Ist das Hauptproblem eigentlich der schwere Zugang zu einem Giro-Konto?

Das Problem der Schwierigkeiten bei der Konto-Eröffnung bereitet Stefan Werner, der ehrenamtlich eine Beratung für Erwerbslose im Haus der Begegnung anbietet, große Sorgen. Er hört oft von den Problemen, ein Konto zu eröffnen. Er selbst ist seit beinahe sechs Jahren arbeitslos. 2012 musste er seinen Job im öffentlichen Dienst aus gesundheitlichen Gründen aufgeben. Worunter genau er leidet, will er nicht sagen. Seitdem ist er auf der Suche nach einer Stelle, schreibt Bewerbungen. Er lebt von 409 Euro im Monat, seine Miete und die Nebenkosten bezahlt das Jobcenter. „Im Gegensatz zu vielen anderen habe ich noch nie eine schlechte Erfahrung mit dem Amt gemacht, die Kommunikation läuft gut“, sagt er. Um mit den rund 400 Euro über die Runden zu kommen, muss er genau überlegen, wie viel Geld er wofür ausgibt, und wann. „Mein Luxus, den ich mir gönne, ist mein Telefon mit Vertrag für 50 Euro im Monat“, erzählt der Dresdner. Er will für sein Umfeld erreichbar sein und Kontakte pflegen. Dafür versucht er bei den Stromkosten zu sparen, heizt nur so viel, wie nötig und schaffte den Fernseher ab. Zu viel Stromverbrauch. Für Kleidung und Schuhe gibt er kaum Geld aus, nur alle vier oder fünf Jahre kauft er sich neue. Dann müssen diese durchhalten. Ab und zu gönnt er sich mal einen Döner. „Das ist Luxus für mich“, sagt er. Ihn gruselt der Gedanke, wie viele Lebensmittel täglich weggeworfen werden, sagt er. Stefan Werner kann nicht verstehen, warum viele Supermärkte ihre Produkte lieber vernichten, statt sie Bedürftigen zu geben.

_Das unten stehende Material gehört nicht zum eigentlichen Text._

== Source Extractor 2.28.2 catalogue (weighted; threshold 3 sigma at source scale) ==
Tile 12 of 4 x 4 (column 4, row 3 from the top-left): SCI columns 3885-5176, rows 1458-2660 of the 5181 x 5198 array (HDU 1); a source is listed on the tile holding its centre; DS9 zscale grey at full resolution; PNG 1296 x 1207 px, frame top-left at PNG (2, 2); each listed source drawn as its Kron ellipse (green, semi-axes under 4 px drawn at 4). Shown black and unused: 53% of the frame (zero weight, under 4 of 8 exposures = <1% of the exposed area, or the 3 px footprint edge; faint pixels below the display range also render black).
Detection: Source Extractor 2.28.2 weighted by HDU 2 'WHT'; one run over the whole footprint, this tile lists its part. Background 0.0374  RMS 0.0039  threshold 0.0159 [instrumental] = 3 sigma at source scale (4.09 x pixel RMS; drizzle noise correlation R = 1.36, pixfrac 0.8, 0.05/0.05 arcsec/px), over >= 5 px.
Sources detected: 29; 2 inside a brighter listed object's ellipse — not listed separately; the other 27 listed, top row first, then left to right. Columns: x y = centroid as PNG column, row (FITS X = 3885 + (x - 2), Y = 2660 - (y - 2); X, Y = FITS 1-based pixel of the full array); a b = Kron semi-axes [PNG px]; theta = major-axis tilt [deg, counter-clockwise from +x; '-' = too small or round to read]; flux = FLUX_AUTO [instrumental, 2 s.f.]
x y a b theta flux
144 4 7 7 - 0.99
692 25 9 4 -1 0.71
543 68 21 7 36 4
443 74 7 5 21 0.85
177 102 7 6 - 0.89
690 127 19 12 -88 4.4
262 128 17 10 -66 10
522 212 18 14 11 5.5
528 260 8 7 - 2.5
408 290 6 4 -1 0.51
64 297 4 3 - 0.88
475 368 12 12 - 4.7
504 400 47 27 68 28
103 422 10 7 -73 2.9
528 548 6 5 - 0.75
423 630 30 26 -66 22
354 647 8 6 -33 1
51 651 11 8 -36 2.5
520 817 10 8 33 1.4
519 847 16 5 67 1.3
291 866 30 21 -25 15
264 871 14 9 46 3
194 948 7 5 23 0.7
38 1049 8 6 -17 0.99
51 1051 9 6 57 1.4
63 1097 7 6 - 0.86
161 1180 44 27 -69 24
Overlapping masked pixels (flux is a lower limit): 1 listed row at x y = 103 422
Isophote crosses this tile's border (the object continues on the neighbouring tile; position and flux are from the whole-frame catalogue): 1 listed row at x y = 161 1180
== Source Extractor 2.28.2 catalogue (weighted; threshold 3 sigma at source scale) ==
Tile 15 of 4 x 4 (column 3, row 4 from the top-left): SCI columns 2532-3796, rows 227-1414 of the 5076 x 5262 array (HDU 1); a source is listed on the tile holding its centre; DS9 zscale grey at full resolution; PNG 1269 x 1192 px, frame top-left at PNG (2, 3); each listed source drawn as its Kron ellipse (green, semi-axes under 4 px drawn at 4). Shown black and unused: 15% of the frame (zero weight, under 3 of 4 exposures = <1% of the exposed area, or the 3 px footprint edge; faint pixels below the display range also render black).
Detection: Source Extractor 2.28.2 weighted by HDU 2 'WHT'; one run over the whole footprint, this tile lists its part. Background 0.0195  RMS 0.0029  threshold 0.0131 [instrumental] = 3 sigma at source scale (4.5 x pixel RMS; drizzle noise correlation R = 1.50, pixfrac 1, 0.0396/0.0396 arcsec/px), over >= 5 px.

Warum gibt es keine deutschlandweit einheitlichen Regelungen?

Eine Sache ist für den Dresdner auch völlig unverständlich. Immer wieder fällt ihm auf, wie respektlos mit Menschen, die Sozialleistungen beziehen, umgegangen wird. „Ich war kürzlich in Berlin und wollte mit meinem Dresden-Pass ein Theaterstück besuchen, da wurde ich angeraunzt, dieser gelte nur für Dresden“, sagt er. Er soll doch seinen Hartz IV-Bescheid immer bei sich führen. Das sei unpraktisch und diskriminierend zugleich, sagt er. Hier seien einheitliche Regelungen notwendig.